Gold futures closed at the highest price in four weeks as a weaker dollar bolstered demand for commodities. Silver, platinum and palladium also surged.
The greenback retreated for the second straight day against a basket of currencies amid signs that European leaders are taking more steps to stem the region’s debt woes. The MSCI All- Country World Index of equities rose as much as 1.6 percent, and the Standard & Poor’s GSCI Spot Index of 24 raw materials advanced as much as 1.5 percent, the fifth gain in six sessions.
“The dollar is selling off, benefiting gold and commodities,” Scott Gardner, the chief investment officer at Verdmont Capital SA in Panama, said in an e-mail. “Risky assets have been well bid in 2012 on the heels of relatively solid economic news in the U.S. and the belief that much of the bad news out of Europe has been priced in.”

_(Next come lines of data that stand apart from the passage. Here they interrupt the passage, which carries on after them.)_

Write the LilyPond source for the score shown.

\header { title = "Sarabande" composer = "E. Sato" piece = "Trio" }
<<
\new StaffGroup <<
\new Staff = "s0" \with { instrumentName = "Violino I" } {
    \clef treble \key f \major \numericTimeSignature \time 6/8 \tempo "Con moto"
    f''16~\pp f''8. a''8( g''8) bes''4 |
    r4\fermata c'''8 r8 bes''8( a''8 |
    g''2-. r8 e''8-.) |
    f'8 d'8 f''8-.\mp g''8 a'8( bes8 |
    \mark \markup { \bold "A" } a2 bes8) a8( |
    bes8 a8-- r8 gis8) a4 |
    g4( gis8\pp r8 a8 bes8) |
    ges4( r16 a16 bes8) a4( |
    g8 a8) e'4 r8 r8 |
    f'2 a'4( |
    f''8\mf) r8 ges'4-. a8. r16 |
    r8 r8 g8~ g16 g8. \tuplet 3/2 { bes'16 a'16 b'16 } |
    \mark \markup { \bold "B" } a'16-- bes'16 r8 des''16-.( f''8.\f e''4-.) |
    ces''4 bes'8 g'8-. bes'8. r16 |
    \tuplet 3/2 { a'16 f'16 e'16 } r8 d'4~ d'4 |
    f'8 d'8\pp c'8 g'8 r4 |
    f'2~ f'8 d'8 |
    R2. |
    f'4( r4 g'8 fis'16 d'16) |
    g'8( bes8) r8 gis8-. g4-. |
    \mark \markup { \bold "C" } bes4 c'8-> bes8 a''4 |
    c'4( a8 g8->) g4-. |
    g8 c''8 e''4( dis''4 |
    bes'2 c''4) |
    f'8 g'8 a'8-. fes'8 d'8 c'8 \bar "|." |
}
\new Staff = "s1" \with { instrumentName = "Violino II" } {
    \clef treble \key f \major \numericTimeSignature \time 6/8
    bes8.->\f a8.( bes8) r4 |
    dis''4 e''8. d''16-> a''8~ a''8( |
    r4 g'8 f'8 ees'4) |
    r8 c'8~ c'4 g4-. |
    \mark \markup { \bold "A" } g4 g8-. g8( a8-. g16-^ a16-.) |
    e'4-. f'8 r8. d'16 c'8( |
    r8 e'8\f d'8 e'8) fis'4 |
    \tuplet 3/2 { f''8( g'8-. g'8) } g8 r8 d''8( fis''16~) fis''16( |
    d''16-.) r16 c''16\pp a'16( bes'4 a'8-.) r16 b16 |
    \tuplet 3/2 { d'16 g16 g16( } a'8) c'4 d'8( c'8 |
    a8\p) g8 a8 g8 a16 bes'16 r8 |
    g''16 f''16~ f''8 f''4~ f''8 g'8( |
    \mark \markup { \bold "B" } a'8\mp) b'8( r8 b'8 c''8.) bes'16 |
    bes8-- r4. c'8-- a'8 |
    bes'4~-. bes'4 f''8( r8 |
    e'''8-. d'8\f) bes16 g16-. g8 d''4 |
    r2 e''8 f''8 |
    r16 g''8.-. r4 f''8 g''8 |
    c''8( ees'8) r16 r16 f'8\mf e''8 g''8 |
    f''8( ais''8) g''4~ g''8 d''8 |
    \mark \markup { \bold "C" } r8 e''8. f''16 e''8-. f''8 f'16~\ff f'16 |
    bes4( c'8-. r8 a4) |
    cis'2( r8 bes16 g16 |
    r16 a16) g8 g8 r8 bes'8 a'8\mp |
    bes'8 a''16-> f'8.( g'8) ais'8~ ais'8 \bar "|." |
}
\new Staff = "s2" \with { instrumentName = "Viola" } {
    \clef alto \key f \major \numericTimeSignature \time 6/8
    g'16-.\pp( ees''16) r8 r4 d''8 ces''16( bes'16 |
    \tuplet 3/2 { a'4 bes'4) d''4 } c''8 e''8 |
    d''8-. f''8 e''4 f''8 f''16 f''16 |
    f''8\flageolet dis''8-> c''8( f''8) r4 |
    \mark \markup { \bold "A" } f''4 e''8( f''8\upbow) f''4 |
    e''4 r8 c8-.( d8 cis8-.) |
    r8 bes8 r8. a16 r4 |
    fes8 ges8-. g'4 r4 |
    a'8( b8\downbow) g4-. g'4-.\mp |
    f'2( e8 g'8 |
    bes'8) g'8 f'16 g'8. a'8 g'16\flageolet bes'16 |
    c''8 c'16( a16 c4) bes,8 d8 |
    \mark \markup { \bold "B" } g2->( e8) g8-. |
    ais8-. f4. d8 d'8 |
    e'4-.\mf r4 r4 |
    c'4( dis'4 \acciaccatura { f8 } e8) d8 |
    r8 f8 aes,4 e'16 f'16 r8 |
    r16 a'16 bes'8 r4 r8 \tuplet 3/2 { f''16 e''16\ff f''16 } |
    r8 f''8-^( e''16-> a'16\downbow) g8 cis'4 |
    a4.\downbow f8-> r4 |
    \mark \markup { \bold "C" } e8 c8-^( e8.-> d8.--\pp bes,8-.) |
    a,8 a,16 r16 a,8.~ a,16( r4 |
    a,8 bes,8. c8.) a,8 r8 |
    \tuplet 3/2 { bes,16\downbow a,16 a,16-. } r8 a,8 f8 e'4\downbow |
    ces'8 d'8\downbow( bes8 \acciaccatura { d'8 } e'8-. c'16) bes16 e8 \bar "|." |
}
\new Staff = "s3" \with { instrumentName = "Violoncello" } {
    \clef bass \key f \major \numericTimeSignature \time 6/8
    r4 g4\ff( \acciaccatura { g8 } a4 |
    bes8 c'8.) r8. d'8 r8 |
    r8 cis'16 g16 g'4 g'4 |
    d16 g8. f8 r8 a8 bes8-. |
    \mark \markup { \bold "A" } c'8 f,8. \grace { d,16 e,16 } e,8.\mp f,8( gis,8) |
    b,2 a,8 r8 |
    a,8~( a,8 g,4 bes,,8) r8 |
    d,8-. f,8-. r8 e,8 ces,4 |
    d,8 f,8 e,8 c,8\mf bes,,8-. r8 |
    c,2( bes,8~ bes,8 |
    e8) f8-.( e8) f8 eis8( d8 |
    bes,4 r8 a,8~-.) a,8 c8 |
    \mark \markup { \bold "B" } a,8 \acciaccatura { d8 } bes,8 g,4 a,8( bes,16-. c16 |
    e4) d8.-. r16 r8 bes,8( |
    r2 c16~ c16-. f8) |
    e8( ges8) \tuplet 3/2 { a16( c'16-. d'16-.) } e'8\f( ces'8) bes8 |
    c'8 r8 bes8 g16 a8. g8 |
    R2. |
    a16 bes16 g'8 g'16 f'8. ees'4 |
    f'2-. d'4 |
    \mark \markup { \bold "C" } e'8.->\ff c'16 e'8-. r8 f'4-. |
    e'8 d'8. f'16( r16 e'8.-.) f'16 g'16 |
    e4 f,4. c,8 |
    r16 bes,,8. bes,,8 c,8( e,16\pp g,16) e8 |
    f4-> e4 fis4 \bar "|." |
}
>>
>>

Gold futures for February delivery advanced 1.5 percent to settle at $1,631.50 an ounce at 1:48 p.m. on the Comex in New York, the highest closing since Dec. 13. The precious metal rose as high as $1,61.40, the highest since Dec. 21.
China’s equities had the biggest three-session gain since October 2010 as slowing trade data boosted speculation that the government may loosen monetary policy to spur economic growth. The country is the world’s top user of industrial metals and the second-biggest gold buyer.
“The market is starting to sniff out additional easing measures by Chinese officials,” Gardner said.
The U.S. Mint already has sold 79,000 ounces of gold coins in January, topping total sales in December of 65,500 ounces.
“Physical investment and jewelry demand has been strong into price falls below $1,650, with Chinese buyers particularly active,” Nick Moore, an analyst at Royal Bank of Scotland Group Plc, said in a report. Demand from China “is likely to increase this month irrespective of price, in the run-up to the Chinese New Year.”
Physical demand in India, the biggest buyer, may also gain as the nation’s policy makers rein in inflation, boosting the rupee after a 16 percent slump last year.
The European Central Bank will likely keep its benchmark interest rate at a record low 1 percent on Jan. 12, according to 52 analyst estimates compiled by Bloomberg. The ECB cut the rate in December and stepped up efforts to boost liquidity as the region’s debt crisis threatened to engulf Italy and Spain.
“Even though the market expects no changes to the benchmark rate, some still anticipate the central bank embarking on further policy easing,” Andrey Kryuchenkov, an analyst at VTB Capital in London, said in a report. “Either way, we continue in an ultra-low currency yield environment which is gold beneficial, with little change in the near future for major central banks.”
Silver futures for March delivery climbed 3.6 percent to $29.815 an ounce on the Comex. Earlier, the price reached $30.31, the highest since Dec. 14.
Sales of American Eagle silver coins in January have already totaled 3.96 million ounces, more than the combined total in the previous two months. The metal is used to make jewelry and products such as solar panels, electronics and batteries.
South African Power
Platinum futures for April delivery rose 2.4 percent to $1,464.60 an ounce on the New York Mercantile Exchange. Earlier, the metal reached $1,475, the highest since Dec. 14.
Palladium futures for March delivery climbed 2.8 percent to $635.20 an ounce on the Nymex, rising the most since Dec. 30.
Platinum and palladium are used in jewelry and pollution- control devices in vehicles.
Eskom Holdings SOC Ltd., the utility that supplies about 95 percent of South Africa’s power, said yesterday that the risk of electricity outages increased after more generating plants were shut for maintenance.
South Africa is the biggest platinum producer and second- largest source of palladium.
“The country might be subject to a repeat of the 2008 power outages, which severely curtailed platinum production,” Marc Ground, an analyst at Standard Bank Plc, said in a report.
Russia is the top palladium producer.